The project OSTEONET aims at developing a lab-scale model of human bone tissue, both mimicking the healthy and the osteoporotic bone, which can be used for basic physiology or pathology studies as well as serve as a model for pre-clinical drug-candidate screening. To reach this ambitious goal, expertise is needed in various fields of science and technology, such as biomedical engineering, cellular biology, fluid dynamics and microfluidics, electronics, AI.
Indeed, nowadays there is a lack of lab-scale models of human tissues for all kinds of molecular medicine applications and animals (i.e. in vivo models) or 2D-cultured cells (so-called in vitro) are used instead. Both available in vivo and in vitro models are unsuitable for addressing specific quests: the former implies the usage of animal models, thereby more simple organisms as compared to the human body in addition to the ethical issues, the latter overlooking the complex three-dimensional architecture of human tissues thus, being unable to reliably model certain mechanisms, such as intercellular contacts.
Moreover, human derived samples (e.g. from healthy donors or patients willing to help the research) are not easy to get in general, due to sample isolation, culture and ethics related issues too.
To meet the urge of shifting the models-paradigm in biomedical research, the Consortium is developing an automated 3D-cell culture system, taking advantage of the bioreactor developed by Cellex (namely, BioAxFlow or BAF) that allows for 3D-cell culture upon scaffolds, i.e. mechanical supports similar to bone architecture, tailor-made for resembling either the healthy or the pathological condition (i.e. with different percentages of porosity: more porous scaffolds mimicking osteoarthritis and less porous mimicking the healthy condition).

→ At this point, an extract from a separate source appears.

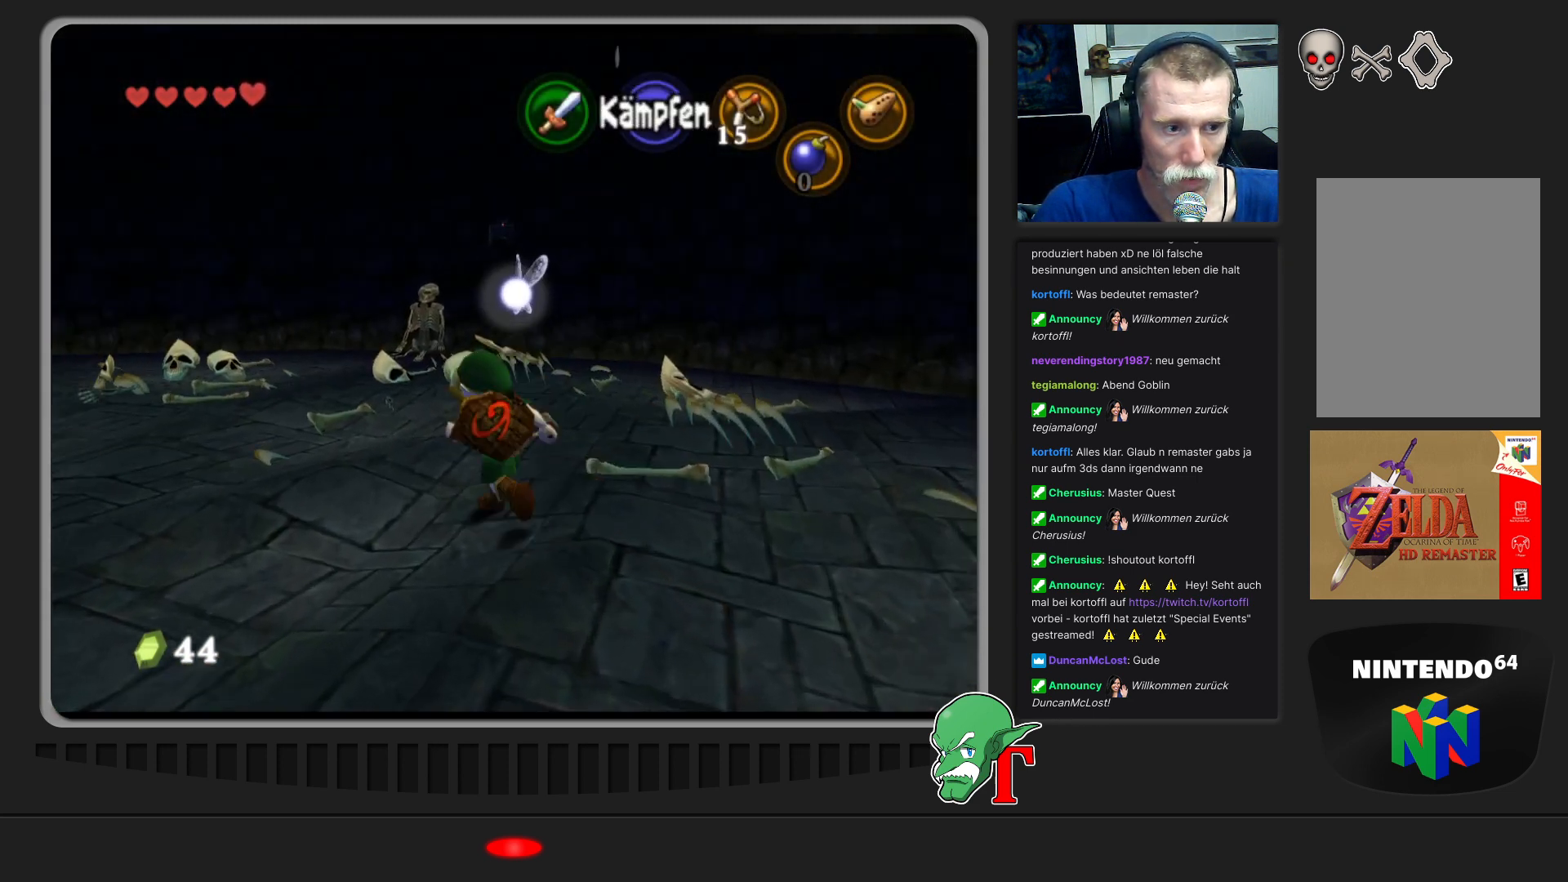
{"buttons": [], "left_stick": "up", "events": [[133, "Z", "down"], [267, "Z", "up"]]}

Hand-in-hand with a thorough choice of the most suitable cell line(s) that need to be used, computational modelling is helping by improving the performances of the cell culture process occurring within BAF (e.g. by predicting the fluid-dynamical behaviour of cell culture media) and software development, as well as AI, are being used for augmenting knowledge related to human bone tissue architecture and to transfer it to the scaffolds that are continuously being generated.